Quando falamos de memórias, apontamos à capacidade de armazenar e recuperar momentos únicos, sentimentos, aventuras inesquecíveis, sofrimento, glória, palavras singulares ou, simplesmente, um olhar que guardamos no coração. Partilhá-los e registá-los para a eternidade é a justificação para a qual se escrevem memórias.
Furtado ao espólio de Salazar nos dias quentes da revolução de 25 de Abril de 1974, o manuscrito “As Memórias Secretas da Rainha D. Amélia” (D. Quixote, 2019 – reedição), escrito nos últimos anos de vida e doado pela própria à Casa de Bragança, em Lisboa, através da mão do chefe do Estado Novo, foi recuperado por Miguel Real em 2010 – em Sófia, na Bulgária, na Comemoração do Centenário da República -, que ficou então incumbido de o depositar na Torre do Tombo – missão cumprida há uma década atrás.
Maria Amélia Luísa Helena, de origem francesa, casou com o príncipe real Carlos, Duque de Bragança, e foi a última rainha consorte de Portugal.
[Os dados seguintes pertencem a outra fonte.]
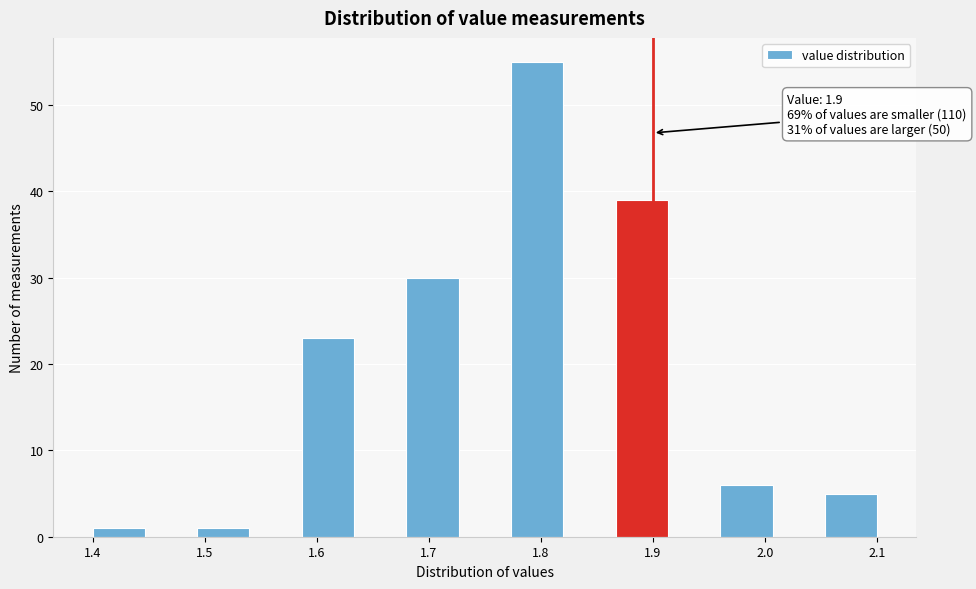

Over which range of the x-axis is the bar tallest?

1.77 to 1.82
Cresceu nos corredores e jardins de grandes palácios. Viajou muito, frequentando os melhores palcos do teatro e da ópera. Era uma ávida leitora, mulher sensível às belas-artes. Foi uma mulher extraordinária: inovadora, lúcida e determinada em fazer acontecer, implementar, fortalecer e modernizar o nosso país, quer na educação, na saúde ou na tentativa de enfraquecer as diferenças entre os mais e menos favorecidos.
Uma progressista que, muitas vezes, se via tomada pela tristeza e acossada pelas fatalidades: “Pisei pela primeira vez o solo português com o pé esquerdo, momento que contaminou negativamente toda a minha vida em Portugal, tenho a certeza, tão certa quanto a existência de um destino negro que me fez pagar culpas alheias”. O tempo tornou-a uma mulher amarga e magoada, procurando o refúgio na fé e na religião. Fátima recordava-lhe a serenidade da infância, reforçava a sua crença na bondade e na ética, era “como se entrasse num bosque sagrado dos druidas gauleses”.
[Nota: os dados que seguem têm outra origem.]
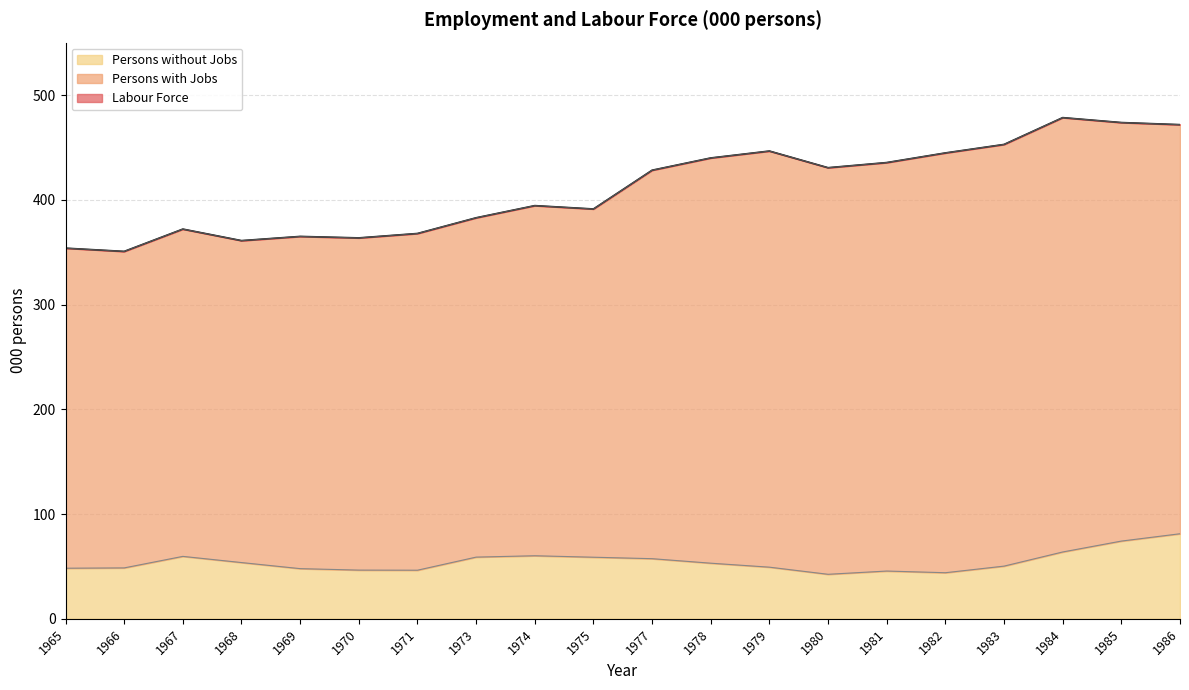

At which label does Persons without Jobs reach its minimum?

1980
Atenta, perspicaz, crítica e sensível, a Rainha D. Amélia fez com estas memórias um retrato de um país, de um povo, de uma forma de pensar e viver: “(…) a plebe, a chusma, a caterva, a arraia-miúda, o populacho, enfim, o povo, que enche os comícios, marcha nas manifestações e morre na rua pelos poderosos de cada momento, os que já têm querem mais, já têm dinheiro, fortuna, capital, prestígio, ambicionam agora o poder e a nobreza do cargo, são os republicanos, os oportunistas, os antigos lacaios do nobres, ressentidos, invejosos, os advogados com fazenda mas sem cargos políticos, os solicitadores encartados, os professores de Coimbra e os seu saber improfícuo(…)“.
A narrativa desenrola-se ao longo de doze capítulos, um por cada mês do ano, agrupados em estações, onde o inverno abriga a tristeza da velhice, da implementação da república, do afastamento do país e a dor de perder o marido e o filho. É no inverno, isolada “rezando silenciosamente junto dos seus túmulos”, que revê a sua vida, chorando pela felicidade que nunca viveu e sempre desejou. “As Memórias Secretas da Rainha D. Amélia” não é um romance histórico, não se trata de uma biografia. São, antes, memórias dolorosas e comoventes.
Miguel Real é o pseudónimo do professor e, também, do escritor Luís Martins. Licenciado em Filosofia pela Universidade de Lisboa e Mestre em Estudos Portugueses pela Universidade Aberta, tem publicado ensaio, filosofia, teatro e romance, sendo ainda autor de vários manuais escolares e traduções de obras filosóficas. Recebeu o Prémio de Revelação nas áreas da Ficção e do Ensaio Literário da Associação Portuguesa de Escritores. É colaborador permanente do Jornal de Letras, Artes e Ideias, onde faz crítica literária.